Surfing is more than just a California lifestyle of beach bumming and hanging ten, says Cory R. Cole. The sport originated in Hawaii but quickly swept the globe after Hawaiian princes David Kawananakoa, Edward Keliʻiahonui, and Jonah Kūhiō Kalaniana’ole, surfed the San Lorenzo River in California in 1885. But the water sport didn’t reach the height of popularity until the 50s and 60s with the emergence of Elvis’s Blue Hawaii and the Beach Boys.
And this sometimes peaceful, sometimes grueling sport is popular for a reason says amateur surfer Cory R. Cole. It’s good for your body and your mind to get out on the water.
Surfing Strengthens Your Muscles and Your Balance, Says Cory R. Cole
Surfing is a full-body workout that exercises every major muscle group in your body. And because you’re using pure bodyweight–isometric exercise–your muscles become much more toned than if you were just lifting weights at the gym, says Cory R. Cole.

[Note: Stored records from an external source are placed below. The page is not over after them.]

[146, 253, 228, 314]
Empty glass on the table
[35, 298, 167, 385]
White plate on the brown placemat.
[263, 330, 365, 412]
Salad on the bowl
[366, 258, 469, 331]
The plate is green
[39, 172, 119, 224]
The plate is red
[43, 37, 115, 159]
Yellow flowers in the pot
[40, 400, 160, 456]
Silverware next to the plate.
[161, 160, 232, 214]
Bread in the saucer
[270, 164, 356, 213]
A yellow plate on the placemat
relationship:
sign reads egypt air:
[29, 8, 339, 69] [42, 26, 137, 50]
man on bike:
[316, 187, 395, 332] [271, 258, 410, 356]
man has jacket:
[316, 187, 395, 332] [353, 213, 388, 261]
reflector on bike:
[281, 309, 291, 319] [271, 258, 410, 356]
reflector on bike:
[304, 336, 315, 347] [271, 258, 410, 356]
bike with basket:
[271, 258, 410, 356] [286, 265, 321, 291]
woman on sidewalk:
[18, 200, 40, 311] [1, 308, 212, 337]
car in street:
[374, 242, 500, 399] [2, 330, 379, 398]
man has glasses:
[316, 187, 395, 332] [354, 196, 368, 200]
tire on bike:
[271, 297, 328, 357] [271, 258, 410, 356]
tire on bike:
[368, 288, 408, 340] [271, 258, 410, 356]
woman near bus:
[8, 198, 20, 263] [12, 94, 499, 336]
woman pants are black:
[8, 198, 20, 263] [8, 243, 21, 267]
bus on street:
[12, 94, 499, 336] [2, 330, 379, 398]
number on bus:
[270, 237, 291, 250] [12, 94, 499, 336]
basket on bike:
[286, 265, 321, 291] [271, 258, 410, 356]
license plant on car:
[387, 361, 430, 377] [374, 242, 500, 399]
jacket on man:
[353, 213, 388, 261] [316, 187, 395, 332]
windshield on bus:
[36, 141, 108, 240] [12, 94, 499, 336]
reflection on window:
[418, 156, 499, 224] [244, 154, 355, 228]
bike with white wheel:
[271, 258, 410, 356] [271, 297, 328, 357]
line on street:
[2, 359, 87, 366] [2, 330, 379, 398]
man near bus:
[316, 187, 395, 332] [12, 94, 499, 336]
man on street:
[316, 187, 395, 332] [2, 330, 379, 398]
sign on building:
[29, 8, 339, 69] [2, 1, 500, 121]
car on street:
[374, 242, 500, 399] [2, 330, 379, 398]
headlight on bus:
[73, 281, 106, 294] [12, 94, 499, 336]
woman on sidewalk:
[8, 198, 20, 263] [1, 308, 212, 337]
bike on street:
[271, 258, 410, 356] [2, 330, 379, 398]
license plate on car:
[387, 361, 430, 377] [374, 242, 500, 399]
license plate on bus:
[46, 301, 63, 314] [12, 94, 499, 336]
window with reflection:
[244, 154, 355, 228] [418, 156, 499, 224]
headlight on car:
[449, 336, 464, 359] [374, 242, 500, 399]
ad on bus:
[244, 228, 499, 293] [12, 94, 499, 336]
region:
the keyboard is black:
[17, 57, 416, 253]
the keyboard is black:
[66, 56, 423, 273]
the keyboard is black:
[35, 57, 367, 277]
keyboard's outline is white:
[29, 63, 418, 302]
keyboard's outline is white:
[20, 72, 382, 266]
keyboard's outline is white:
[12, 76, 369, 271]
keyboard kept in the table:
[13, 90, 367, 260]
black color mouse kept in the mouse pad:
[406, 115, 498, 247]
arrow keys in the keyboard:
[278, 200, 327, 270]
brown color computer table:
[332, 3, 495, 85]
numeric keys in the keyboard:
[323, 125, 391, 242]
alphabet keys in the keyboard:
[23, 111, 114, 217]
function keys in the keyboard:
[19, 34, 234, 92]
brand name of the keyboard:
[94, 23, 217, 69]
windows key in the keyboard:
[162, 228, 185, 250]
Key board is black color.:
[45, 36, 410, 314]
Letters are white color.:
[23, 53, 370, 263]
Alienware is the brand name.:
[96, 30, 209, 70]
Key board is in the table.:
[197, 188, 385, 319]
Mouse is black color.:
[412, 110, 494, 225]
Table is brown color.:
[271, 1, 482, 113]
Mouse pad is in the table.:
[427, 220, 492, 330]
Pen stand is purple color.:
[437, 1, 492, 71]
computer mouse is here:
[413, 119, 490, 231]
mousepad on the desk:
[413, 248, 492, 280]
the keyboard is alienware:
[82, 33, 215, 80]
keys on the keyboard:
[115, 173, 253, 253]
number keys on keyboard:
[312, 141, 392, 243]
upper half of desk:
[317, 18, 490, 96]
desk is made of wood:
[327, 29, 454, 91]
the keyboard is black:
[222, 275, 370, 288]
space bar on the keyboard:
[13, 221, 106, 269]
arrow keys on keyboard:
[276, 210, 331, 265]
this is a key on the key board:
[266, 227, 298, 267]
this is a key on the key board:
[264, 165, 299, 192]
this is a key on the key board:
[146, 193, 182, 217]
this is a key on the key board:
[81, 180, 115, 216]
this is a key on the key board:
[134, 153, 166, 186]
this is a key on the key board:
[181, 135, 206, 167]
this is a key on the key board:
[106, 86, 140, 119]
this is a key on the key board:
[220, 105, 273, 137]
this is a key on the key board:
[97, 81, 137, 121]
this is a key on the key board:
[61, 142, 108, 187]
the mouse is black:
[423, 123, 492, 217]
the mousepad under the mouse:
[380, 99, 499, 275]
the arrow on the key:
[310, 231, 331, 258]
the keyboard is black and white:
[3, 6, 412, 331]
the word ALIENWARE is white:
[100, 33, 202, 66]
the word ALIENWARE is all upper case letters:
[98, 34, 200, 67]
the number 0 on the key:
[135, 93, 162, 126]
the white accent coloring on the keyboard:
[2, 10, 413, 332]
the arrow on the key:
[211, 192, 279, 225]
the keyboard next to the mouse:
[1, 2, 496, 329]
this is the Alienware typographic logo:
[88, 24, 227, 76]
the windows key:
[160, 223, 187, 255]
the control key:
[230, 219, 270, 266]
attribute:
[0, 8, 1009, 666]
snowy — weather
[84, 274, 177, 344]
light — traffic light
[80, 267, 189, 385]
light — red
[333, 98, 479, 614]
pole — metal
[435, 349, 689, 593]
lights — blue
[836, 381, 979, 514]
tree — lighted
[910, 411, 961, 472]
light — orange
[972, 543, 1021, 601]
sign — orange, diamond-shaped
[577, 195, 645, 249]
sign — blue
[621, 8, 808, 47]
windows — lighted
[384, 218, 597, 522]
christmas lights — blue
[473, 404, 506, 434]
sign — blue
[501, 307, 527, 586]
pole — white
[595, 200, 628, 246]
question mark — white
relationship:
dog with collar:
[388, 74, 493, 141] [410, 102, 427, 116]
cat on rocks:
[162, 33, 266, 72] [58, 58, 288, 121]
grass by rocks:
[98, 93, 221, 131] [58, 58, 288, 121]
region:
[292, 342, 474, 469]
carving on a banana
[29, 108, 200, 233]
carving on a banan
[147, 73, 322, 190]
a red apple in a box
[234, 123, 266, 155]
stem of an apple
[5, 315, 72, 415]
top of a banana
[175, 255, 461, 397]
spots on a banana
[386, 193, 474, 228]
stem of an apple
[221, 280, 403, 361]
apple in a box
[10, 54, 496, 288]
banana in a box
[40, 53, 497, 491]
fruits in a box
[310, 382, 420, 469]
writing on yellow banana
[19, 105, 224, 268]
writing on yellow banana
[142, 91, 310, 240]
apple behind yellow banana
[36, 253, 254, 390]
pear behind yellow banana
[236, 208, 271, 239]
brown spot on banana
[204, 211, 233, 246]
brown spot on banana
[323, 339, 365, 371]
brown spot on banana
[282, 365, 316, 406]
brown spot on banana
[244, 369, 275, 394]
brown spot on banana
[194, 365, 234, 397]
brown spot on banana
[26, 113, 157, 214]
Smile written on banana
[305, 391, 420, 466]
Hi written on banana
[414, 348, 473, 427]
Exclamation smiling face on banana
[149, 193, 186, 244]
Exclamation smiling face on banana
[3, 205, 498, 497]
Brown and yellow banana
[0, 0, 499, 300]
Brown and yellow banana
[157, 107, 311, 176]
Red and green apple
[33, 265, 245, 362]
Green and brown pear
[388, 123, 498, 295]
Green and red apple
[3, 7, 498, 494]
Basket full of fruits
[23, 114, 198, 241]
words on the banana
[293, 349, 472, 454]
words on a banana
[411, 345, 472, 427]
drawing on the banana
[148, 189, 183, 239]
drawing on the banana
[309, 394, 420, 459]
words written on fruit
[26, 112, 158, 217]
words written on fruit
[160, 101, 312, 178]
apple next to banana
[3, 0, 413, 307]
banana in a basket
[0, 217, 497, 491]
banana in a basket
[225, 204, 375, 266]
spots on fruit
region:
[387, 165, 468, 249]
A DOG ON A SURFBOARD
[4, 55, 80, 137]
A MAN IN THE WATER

Surfing also requires major core strength to stay balanced and planted on the surfboard at so many angles and over the movement of the water. Engaging your core is how you’re able to stay in the loose squat position that gives you momentum while you ride the waves.
If Cory Cole were to suggest one off-board exercise to improve your surfing, he says it would be yoga because it improves your balance and focuses on moving your body as a whole instead of targeting specific muscles.
You have to be able to really feel the water’s movement and go with that flow when you’re surfing, says Cory R. Cole.
Surfing Improves Your Mental Health
Surfing isn’t just about performing amazing physical stunts. It’s also about a spiritual connection with the water. “Sometimes, in between waves, you just sit there on your board and look out at the water,” says Cory R. Cole. “It’s the most powerful de-stressor I’ve experienced in my life.”
Surfing is a combination of working out, swimming, playing, and being outside–all things that provide dopamine and serotonin, which are the feel-good chemicals. The more dopamine you have in your body, the less cortisol (stress hormone) can settle in your system and wreak havoc on your sleep cycle and general mental well-being.
As your surfing skills improve and your body adjusts, it’s likely you’ll get a surge of self-confidence and pride that are excellent for combatting stress and negative self-talk. You’ll also inevitably make new friends on the water or in the surf shops, and building a community around you is an amazing way to practice self-care.